Origini del genere “Homo” (Paleolitico Inferiore >1.000.000 – 120.000)

I mutamenti climatici verificatisi circa 2.5 milioni di anni fa provocarono la comparsa di un ambiente sempre più arido e povero di copertura boschiva e di conseguenza causarono l’estinzione di alcune specie di australopicine e l’evoluzione del genere Homo. Non si conosce ancora da quale specie si siano evolute le prime forme umane. Comunque la sua comparsa comportò l’evoluzione di strategie alimentari e comportamentali diverse da quelle degli australopiteci.

La dieta prevalentemente vegetariana divenne onnivora, con un incremento di proteine animali, ed iniziò la fabbricazione di strumenti in pietra.

I primi Homo si cibavano di carne recuperata da carcasse di animali vittime dei carnivori o morti per cause naturali. Se osserviamo i manufatti litici che producevano, possiamo constatare che non si presentano come armi da offesa ma strumenti utili alla macellazione; i vegetali sicuramente rappresentavano un’importante componente della loro dieta.

- HOMO RUDOLFENSIS, del lago Rodolfo, oggi denominato Lago Turkana, i fossili di questa specie sono datati tra i 2.4 e 1.6 milioni di anni.
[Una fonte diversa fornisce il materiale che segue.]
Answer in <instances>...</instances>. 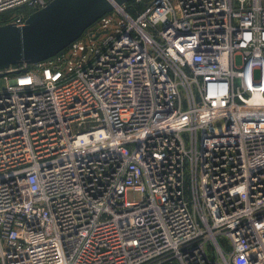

La capacità cranica è di 750cc. Viene attualmente considerato una specie a sé stante che non ha contribuito alla scala evolutiva dell’uomo sapiens.

- HOMO HABILIS, cioè abile nella fabbricazione di strumenti. Sono stati rinvenuti numerosi resti craniali e postcraniali in siti della Tanzania, Kenia ed Etiopia, datati tra 2.0 e 1.6 milioni di anni. Il peso corporeo si aggira sui 40-50 kg, la capacità cranica è di 610cc. I suoi resti sono associati all’industria olduvaiana.

- HOMO ERGASTER, che lavora. I resti sono datati tra 1.8 e 1.5 milioni di anni. Questa specie si differenzia dalla precedente, dalla quale probabilmente si è evoluta, per alcuni caratteri: la capacità cranica è compresa tra 800 e 900cc; lo scheletro postcraniale, conosciuto soprattutto dai resti di un adolescente, il cosiddetto “ragazzo del Turkana”, presenta statura e proporzioni simili a quelle delle popolazioni attuali che vivono in clima di tipo tropicale; le vertebre lombari sono 6 come nelle australopicine. Resti affini sono stati trovati in Georgia a Dmanisi e potrebbero documentare la prima migrazione dall’Africa del genere Homo, il quale si sarebbe evoluto in Homo erectus con cui condivide alcuni caratteri. Dall’Africa orientale l’ Homo ergaster si è diffuso rapidamente in Asia e forse successivamente in Europa. L’ipotesi più plausibile di questa migrazione è che il passaggio da un regime alimentare vegetariano-onnivoro ad una dieta ricca di proteine animali abbia spinto questi antichi uomini ad occupare nuovi territori per poter avere a disposizione quantità sufficienti di cibo; tale tipo di dieta avrebbe potuto provocare un aumento di popolazione ancora non preparata a sfruttare appieno le risorse alimentari dei territori di origine.

Le popolazioni di Homo dei tre continenti hanno sviluppato nel tempo caratteristiche proprie dando origine a specie distinte.